Machine-readable hardware designs:

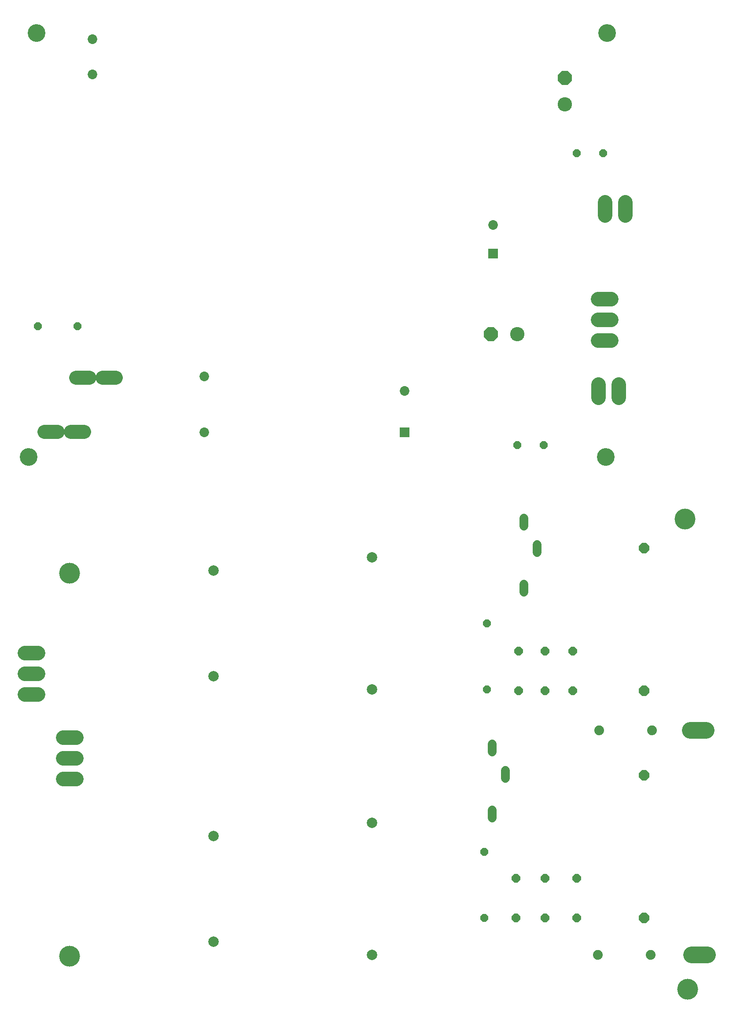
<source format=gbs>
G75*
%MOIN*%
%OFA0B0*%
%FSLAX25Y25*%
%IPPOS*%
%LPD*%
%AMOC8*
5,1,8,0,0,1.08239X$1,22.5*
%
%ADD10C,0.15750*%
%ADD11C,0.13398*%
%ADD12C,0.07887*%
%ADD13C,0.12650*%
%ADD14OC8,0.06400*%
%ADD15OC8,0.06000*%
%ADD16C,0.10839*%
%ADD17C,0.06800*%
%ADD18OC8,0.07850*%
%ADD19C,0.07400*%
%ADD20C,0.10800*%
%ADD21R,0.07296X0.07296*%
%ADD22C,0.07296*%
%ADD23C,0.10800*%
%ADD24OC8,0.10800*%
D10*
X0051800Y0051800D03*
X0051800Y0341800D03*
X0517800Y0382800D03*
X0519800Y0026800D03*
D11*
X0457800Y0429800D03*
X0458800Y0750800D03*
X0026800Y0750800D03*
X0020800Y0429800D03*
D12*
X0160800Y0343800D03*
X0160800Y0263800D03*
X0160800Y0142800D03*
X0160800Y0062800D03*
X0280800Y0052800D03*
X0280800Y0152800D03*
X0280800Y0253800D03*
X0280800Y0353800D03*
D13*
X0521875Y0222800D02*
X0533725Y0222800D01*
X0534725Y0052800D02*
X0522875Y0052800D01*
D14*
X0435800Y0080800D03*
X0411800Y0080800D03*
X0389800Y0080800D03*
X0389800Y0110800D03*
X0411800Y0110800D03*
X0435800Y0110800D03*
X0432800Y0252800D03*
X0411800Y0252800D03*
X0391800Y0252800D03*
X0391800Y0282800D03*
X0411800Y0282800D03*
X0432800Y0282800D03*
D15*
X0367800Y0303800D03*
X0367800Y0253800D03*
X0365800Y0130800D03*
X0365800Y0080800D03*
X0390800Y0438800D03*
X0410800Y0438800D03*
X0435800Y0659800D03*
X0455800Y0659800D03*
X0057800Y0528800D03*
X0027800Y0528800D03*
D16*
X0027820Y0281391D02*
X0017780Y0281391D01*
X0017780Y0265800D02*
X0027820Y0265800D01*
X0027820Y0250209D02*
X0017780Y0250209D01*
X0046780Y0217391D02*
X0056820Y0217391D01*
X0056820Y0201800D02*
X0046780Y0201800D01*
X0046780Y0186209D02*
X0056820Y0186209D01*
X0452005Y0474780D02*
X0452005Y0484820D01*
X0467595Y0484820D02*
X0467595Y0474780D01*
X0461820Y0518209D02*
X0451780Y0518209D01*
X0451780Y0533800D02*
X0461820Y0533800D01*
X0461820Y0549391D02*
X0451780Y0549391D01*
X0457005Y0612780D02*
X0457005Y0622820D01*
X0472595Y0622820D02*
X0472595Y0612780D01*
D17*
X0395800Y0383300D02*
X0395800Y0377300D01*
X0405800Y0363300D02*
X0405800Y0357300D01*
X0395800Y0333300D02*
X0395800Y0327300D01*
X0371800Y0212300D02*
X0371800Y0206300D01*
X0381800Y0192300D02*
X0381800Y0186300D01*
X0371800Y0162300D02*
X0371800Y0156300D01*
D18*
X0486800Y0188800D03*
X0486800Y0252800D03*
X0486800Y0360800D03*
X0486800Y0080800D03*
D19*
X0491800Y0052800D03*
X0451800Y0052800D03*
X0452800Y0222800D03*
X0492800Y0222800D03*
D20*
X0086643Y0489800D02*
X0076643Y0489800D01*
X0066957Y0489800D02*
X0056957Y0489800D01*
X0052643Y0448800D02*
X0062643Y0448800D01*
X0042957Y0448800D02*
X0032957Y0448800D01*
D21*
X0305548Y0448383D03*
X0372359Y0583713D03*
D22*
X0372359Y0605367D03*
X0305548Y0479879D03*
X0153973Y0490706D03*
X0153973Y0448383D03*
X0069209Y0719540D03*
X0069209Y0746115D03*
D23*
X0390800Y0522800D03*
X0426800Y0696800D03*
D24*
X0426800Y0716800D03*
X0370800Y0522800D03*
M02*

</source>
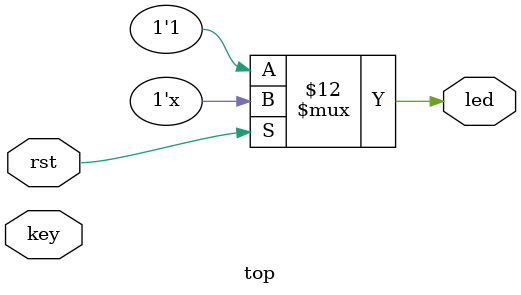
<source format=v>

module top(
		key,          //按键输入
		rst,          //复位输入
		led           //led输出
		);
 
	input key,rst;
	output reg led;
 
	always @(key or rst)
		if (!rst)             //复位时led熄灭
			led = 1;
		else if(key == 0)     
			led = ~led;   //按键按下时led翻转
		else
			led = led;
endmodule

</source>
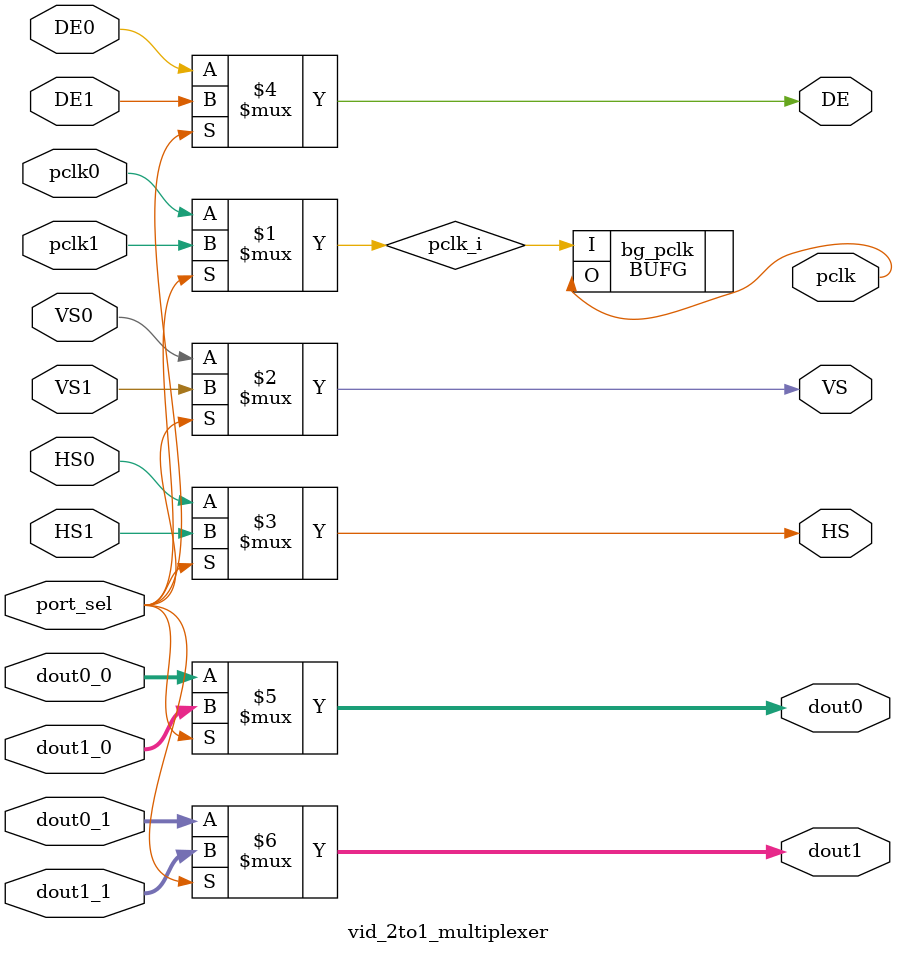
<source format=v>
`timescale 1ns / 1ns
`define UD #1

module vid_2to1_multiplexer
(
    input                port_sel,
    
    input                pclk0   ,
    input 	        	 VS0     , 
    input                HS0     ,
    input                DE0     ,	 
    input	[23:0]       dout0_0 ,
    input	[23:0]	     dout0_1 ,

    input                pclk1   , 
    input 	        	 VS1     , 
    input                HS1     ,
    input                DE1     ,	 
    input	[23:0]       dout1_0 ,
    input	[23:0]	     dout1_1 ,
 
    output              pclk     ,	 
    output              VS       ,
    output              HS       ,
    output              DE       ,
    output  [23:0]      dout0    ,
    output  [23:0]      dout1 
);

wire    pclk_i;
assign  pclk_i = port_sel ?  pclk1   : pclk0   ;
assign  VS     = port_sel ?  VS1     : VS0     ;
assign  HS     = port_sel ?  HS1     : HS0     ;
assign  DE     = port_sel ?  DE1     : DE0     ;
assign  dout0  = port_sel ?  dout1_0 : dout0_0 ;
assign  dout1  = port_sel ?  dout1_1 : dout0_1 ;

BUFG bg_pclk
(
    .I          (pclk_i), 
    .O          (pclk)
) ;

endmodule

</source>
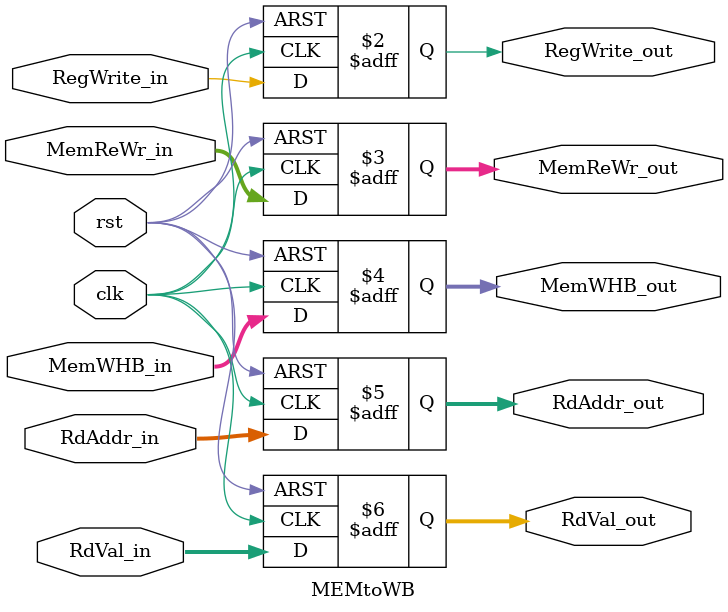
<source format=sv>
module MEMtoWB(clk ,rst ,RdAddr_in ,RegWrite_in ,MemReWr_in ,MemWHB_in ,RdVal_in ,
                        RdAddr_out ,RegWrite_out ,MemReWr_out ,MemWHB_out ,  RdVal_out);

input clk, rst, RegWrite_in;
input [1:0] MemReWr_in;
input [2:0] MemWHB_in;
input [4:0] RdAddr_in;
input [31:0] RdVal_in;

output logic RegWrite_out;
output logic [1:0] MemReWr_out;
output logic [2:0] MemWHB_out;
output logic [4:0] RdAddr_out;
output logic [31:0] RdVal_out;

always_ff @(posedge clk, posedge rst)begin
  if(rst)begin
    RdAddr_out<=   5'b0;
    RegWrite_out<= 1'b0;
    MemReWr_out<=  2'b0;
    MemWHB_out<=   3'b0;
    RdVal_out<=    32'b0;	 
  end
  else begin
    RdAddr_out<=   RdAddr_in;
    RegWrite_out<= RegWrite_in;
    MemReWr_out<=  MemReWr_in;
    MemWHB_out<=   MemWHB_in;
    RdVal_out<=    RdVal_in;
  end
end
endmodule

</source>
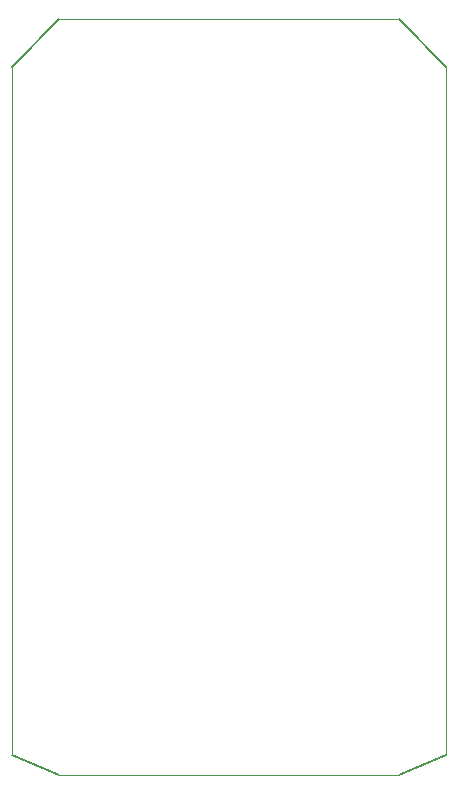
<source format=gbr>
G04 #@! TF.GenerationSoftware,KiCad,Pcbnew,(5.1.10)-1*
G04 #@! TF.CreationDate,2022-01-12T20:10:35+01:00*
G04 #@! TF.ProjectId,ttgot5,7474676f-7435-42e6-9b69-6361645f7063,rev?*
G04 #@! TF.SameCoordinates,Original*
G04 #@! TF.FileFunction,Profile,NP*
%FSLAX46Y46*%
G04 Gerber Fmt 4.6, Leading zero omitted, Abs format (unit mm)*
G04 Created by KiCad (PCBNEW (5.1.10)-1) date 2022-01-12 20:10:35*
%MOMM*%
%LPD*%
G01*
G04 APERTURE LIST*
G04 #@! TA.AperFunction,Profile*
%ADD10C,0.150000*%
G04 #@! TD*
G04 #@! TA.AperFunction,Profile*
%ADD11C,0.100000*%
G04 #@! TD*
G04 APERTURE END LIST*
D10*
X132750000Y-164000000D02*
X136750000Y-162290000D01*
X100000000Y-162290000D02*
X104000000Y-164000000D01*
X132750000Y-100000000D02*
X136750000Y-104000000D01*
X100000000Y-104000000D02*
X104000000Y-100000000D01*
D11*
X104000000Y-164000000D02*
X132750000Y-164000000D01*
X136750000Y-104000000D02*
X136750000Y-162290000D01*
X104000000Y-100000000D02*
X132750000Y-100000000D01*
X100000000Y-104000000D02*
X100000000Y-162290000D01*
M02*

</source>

Task requirements ▸
From the entries above, copy each line that holds "logic".

The answer ▸
output logic RegWrite_out;
output logic [1:0] MemReWr_out;
output logic [2:0] MemWHB_out;
output logic [4:0] RdAddr_out;
output logic [31:0] RdVal_out;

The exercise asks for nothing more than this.